Render the listing below as a Markdown table with the columns Row and Line, numbering each nonblank line in order and putting its text beside the number. Omit blank lines.
---+---
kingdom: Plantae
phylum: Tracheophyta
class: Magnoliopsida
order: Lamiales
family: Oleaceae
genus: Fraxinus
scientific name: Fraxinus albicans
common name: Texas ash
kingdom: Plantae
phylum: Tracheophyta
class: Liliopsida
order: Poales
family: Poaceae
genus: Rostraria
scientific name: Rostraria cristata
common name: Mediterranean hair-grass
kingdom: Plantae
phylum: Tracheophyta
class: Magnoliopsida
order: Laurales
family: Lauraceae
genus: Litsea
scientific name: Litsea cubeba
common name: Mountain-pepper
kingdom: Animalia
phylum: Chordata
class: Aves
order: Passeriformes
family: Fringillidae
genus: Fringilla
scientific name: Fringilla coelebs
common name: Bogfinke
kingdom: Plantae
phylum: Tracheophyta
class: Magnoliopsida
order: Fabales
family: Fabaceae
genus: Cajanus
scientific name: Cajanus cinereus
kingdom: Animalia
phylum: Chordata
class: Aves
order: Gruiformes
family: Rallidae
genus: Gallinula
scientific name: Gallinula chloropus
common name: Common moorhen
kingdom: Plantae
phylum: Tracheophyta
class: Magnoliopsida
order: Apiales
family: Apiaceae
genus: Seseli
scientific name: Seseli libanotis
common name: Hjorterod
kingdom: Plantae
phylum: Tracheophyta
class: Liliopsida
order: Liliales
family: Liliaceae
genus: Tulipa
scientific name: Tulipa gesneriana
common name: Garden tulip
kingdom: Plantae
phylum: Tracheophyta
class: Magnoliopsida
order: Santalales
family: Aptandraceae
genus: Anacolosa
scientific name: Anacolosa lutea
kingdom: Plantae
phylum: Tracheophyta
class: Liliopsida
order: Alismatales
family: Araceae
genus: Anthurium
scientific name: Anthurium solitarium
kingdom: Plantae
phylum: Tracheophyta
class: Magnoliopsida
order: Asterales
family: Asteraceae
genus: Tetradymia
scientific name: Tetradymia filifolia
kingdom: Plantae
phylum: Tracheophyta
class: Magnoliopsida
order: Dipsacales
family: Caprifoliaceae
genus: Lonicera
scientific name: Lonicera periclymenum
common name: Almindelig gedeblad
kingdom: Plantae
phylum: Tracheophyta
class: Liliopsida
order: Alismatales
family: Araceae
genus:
---+---
> **Written response**
| Row | Line |
|---|---|
| 1 | kingdom: Plantae |
| 2 | phylum: Tracheophyta |
| 3 | class: Magnoliopsida |
| 4 | order: Lamiales |
| 5 | family: Oleaceae |
| 6 | genus: Fraxinus |
| 7 | scientific name: Fraxinus albicans |
| 8 | common name: Texas ash |
| 9 | kingdom: Plantae |
| 10 | phylum: Tracheophyta |
| 11 | class: Liliopsida |
| 12 | order: Poales |
| 13 | family: Poaceae |
| 14 | genus: Rostraria |
| 15 | scientific name: Rostraria cristata |
| 16 | common name: Mediterranean hair-grass |
| 17 | kingdom: Plantae |
| 18 | phylum: Tracheophyta |
| 19 | class: Magnoliopsida |
| 20 | order: Laurales |
| 21 | family: Lauraceae |
| 22 | genus: Litsea |
| 23 | scientific name: Litsea cubeba |
| 24 | common name: Mountain-pepper |
| 25 | kingdom: Animalia |
| 26 | phylum: Chordata |
| 27 | class: Aves |
| 28 | order: Passeriformes |
| 29 | family: Fringillidae |
| 30 | genus: Fringilla |
| 31 | scientific name: Fringilla coelebs |
| 32 | common name: Bogfinke |
| 33 | kingdom: Plantae |
| 34 | phylum: Tracheophyta |
| 35 | class: Magnoliopsida |
| 36 | order: Fabales |
| 37 | family: Fabaceae |
| 38 | genus: Cajanus |
| 39 | scientific name: Cajanus cinereus |
| 40 | kingdom: Animalia |
| 41 | phylum: Chordata |
| 42 | class: Aves |
| 43 | order: Gruiformes |
| 44 | family: Rallidae |
| 45 | genus: Gallinula |
| 46 | scientific name: Gallinula chloropus |
| 47 | common name: Common moorhen |
| 48 | kingdom: Plantae |
| 49 | phylum: Tracheophyta |
| 50 | class: Magnoliopsida |
| 51 | order: Apiales |
| 52 | family: Apiaceae |
| 53 | genus: Seseli |
| 54 | scientific name: Seseli libanotis |
| 55 | common name: Hjorterod |
| 56 | kingdom: Plantae |
| 57 | phylum: Tracheophyta |
| 58 | class: Liliopsida |
| 59 | order: Liliales |
| 60 | family: Liliaceae |
| 61 | genus: Tulipa |
| 62 | scientific name: Tulipa gesneriana |
| 63 | common name: Garden tulip |
| 64 | kingdom: Plantae |
| 65 | phylum: Tracheophyta |
| 66 | class: Magnoliopsida |
| 67 | order: Santalales |
| 68 | family: Aptandraceae |
| 69 | genus: Anacolosa |
| 70 | scientific name: Anacolosa lutea |
| 71 | kingdom: Plantae |
| 72 | phylum: Tracheophyta |
| 73 | class: Liliopsida |
| 74 | order: Alismatales |
| 75 | family: Araceae |
| 76 | genus: Anthurium |
| 77 | scientific name: Anthurium solitarium |
| 78 | kingdom: Plantae |
| 79 | phylum: Tracheophyta |
| 80 | class: Magnoliopsida |
| 81 | order: Asterales |
| 82 | family: Asteraceae |
| 83 | genus: Tetradymia |
| 84 | scientific name: Tetradymia filifolia |
| 85 | kingdom: Plantae |
| 86 | phylum: Tracheophyta |
| 87 | class: Magnoliopsida |
| 88 | order: Dipsacales |
| 89 | family: Caprifoliaceae |
| 90 | genus: Lonicera |
| 91 | scientific name: Lonicera periclymenum |
| 92 | common name: Almindelig gedeblad |
| 93 | kingdom: Plantae |
| 94 | phylum: Tracheophyta |
| 95 | class: Liliopsida |
| 96 | order: Alismatales |
| 97 | family: Araceae |
| 98 | genus: |